A waiter arrived with a bottle of champagne in a silver stand, and Sloan waited for him to finishing serving their drinks while a young teenage couple strolled by, holding hands. "They look awfully young to be dating and holding hands, don't they?" she remarked, and when Paris nodded, Sloan seized on that as the next topic of conversation. "How old were you on your first date?"

"Sixteen," Paris said. "His name was David, and he took me to my sophomore dance. I had wanted to go with a boy named Richard, but Father knew David's family and felt he would be a more acceptable escort."

Sloan was instantly intrigued. "How was it?"

"It was awful," Paris confessed with a smile and a shudder. "On the way home from the dance, he started drinking from a flask; then he parked the car and started kissing me. He wouldn't stop until I finally burst into tears. How was your first date?"

"A lot like yours," Sloan said, laughing. "I went with Butch Bellamy, who was a foot taller than I and couldn't dance. He spent most of the night in the locker room, drinking beer with his buddies on the freshman football team. On the way home, he parked the car and started kissing me and grabbing me."

Laughing, Paris guessed the ending of the story: "And you burst into tears, too, so he would take you home?"

"No. I told him if he didn't let me out of the car, I'd tell all his friends on the team that he was gay. Then I took off my first pair of heels and hiked two miles in my first pair of panty hose. They were not a pretty sight when I got home."

Paris laughed, and Sloan lifted her glass in a toast. "To us—for surviving our first dates," she said with smiling solemnity.

Paris clinked her glass against Sloan's. "To us, and to all girls with first dates like ours."

The waiter appeared just then and handed each of them an open menu. Anxious to maintain the spirit of cheerful closeness that had sprung up between them, Sloan peered over the top of her menu. "What's your least favorite food?"

"Brussels sprouts. What's yours?"

"Liver."

"They say that if liver is fixed with—"

Sloan shook her head. "There is no way to fix liver and make it edible. Maybe we aren't genetic sisters, after all. Maybe I was adopted and—Why are you laughing?"

"Because I was only repeating what people say. I hate liver. It makes me gag."

"The gag reflex is the ultimate proof. We're definitely related," Sloan happily decreed, but Paris turned very solemn.

"Not necessarily. This is the ultimate test question, so take your time before you answer: How do you feel about tomato soup?"

Sloan shuddered, and they both burst out laughing.

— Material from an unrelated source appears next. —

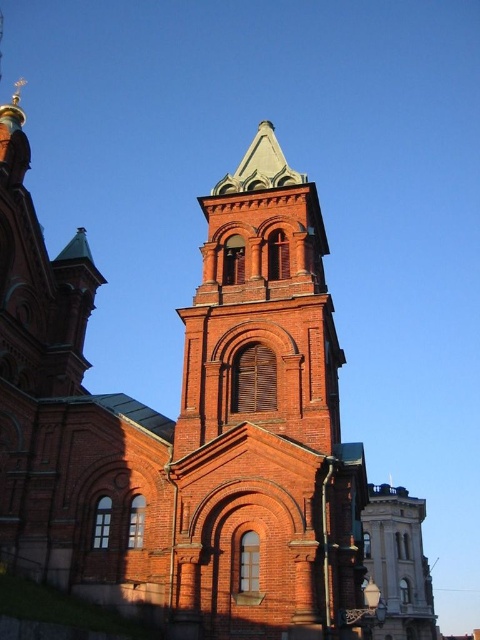
Can you confirm if red brick tower at center is positioned to the right of smooth gray stone tower at center?

No, red brick tower at center is not to the right of smooth gray stone tower at center.

This screenshot has width=480, height=640. What do you see at coordinates (264, 420) in the screenshot? I see `red brick tower at center` at bounding box center [264, 420].

Where is `red brick tower at center`? This screenshot has width=480, height=640. red brick tower at center is located at coordinates (264, 420).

The waiter had put a basket of fresh bread sticks on the table, and Paris reached for one. "Have you ever been married?" she asked.

"No," Sloan replied. "Have you?"

"Almost. I got engaged when I was twenty-five. Henry was thirty-two, and we met in Santa Barbara at a theater party. Two months later, we got engaged."

Sloan paused in the act of selecting a bread stick for herself. "What happened?"

"The day after we got engaged, Father discovered Henry had an ex-wife and two children living in Paris. I wouldn't have cared if he hadn't lied and told me he'd never been married before."